Centrica boasts a decent record of delivering annual earnings growth to its shareholders. Having suffered recent share price weakness amid rising ire over raising its energy tariffs, and currently trading on a forward P/E rating of just 13.1, I believe the stock is just waiting to be snapped up.

Like fellow utilities plays SSE and npower, Centrica has recently incurred wrath from all quarters by announcing this month that its British Gas subsidiary intends to lift its charges by an average of 9.2% from next month. Indeed, bosses of the so-called ‘big six’ energy companies have been called to explain the reasoning behind the recent price hikes before the energy committee next week.

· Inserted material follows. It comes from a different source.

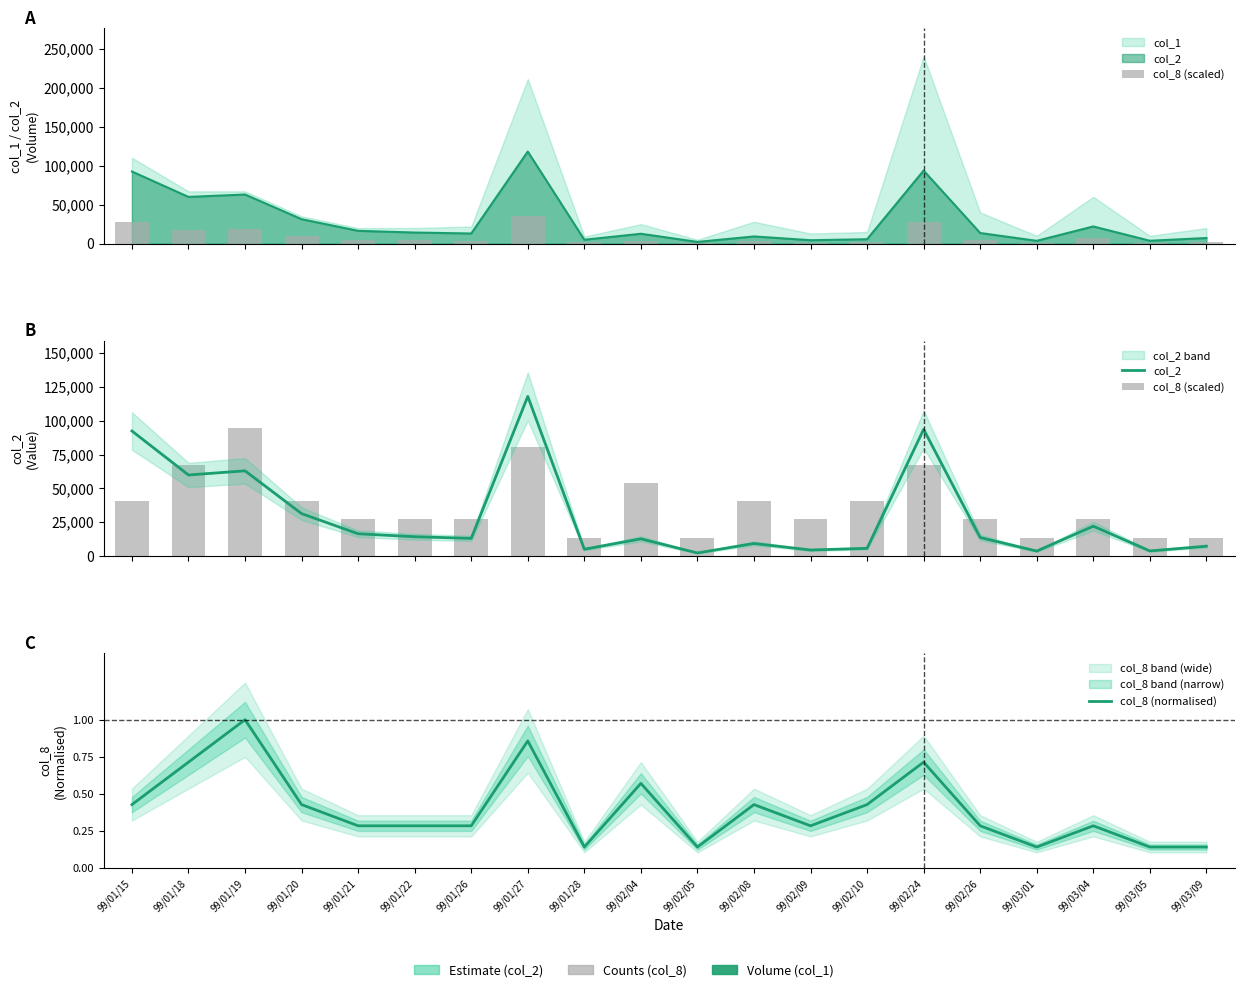

Count the number of data series in this chart.

3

Labour Party leader Ed Miliband lit the blue touch paper even before the first industry hikes were announced, by declaring in September that he would oversee a 20-month prize freeze should his party win the 2015 general election. And the rhetoric from Westminster rose another notch yesterday after former Prime Minister Sir John Major suggested that the ‘big six’ should be subject to a windfall tax to curb excess profits.

But as I have explained previously, I believe that investors should pay little heed to such warnings. Indeed, a lack of condemnation or guidance from No.10 — other than the suggestion that householders should invest in a new jumper or two — reveals just how powerless the political classes are to curb the issue of rising bills.

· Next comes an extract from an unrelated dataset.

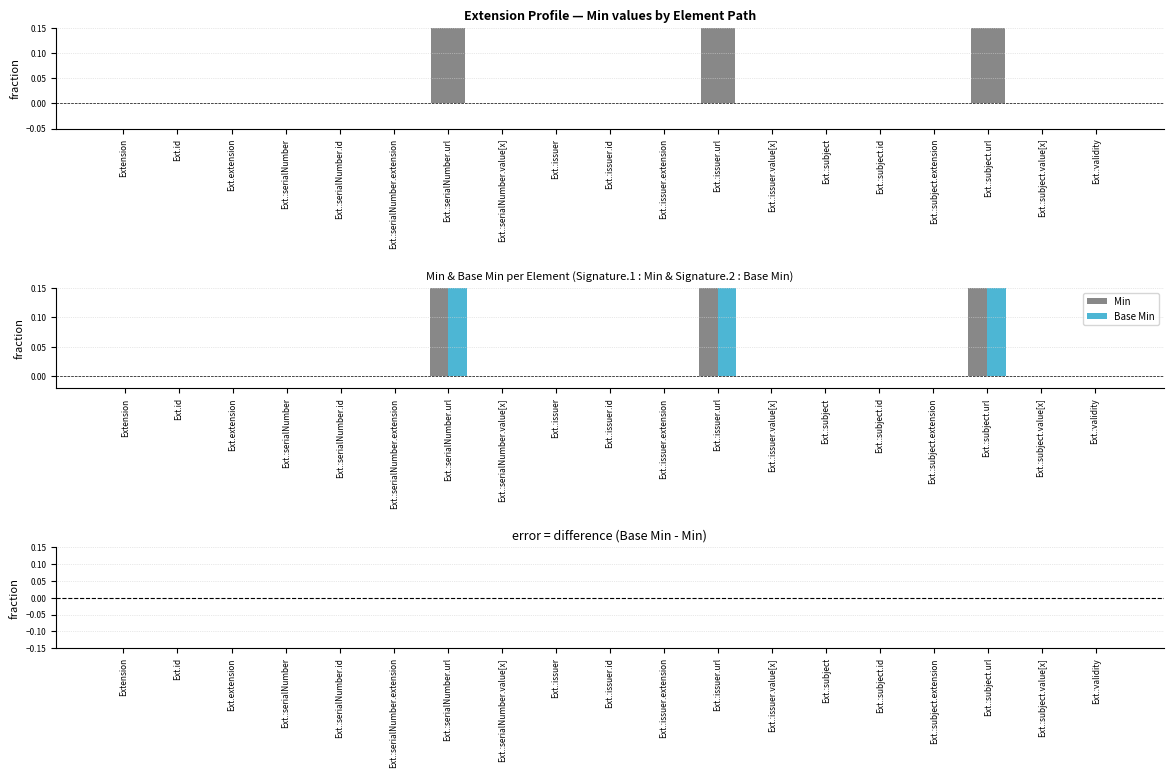

How many values in the Base Min series exceed 0?

3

Energy companies have warned that such increases are necessary to match rising wholesale prices and update the network. Whether the extent of these issues warrants the level of price increases seen recently, the government realises that it must keep the investment appeal of these firms in tact in order to simply keep the country’s lights on.

For Centrica, I believe that the firm should continue to boast a resilient customer base as rises across the industry leave consumers with little alternative. Meanwhile, rising retail activity in the US should also boost earnings well into the long term. Indeed, a predicted earnings per share (EPS) bounce in 2013 of 3%, to 27.9p, leaves the energy giant dealing on a P/E multiple of 13.1. And for 2014 this comes in at 12.2, following an expected 7% EPS improvement to 29.9p.

These figures compare extremely favourably to a forward average reading of 28.1 for the entire gas, water and multiutilities sector, and 16.7 for the FTSE 100. Of course, utilities companies rarely offer the opportunity for rip-roaring earnings growth, but in my opinion Centrica is an excellent stock selection for those seeking access to solid and reliable earnings growth.

> Royston does not own shares in Centrica but owns shares in SSE.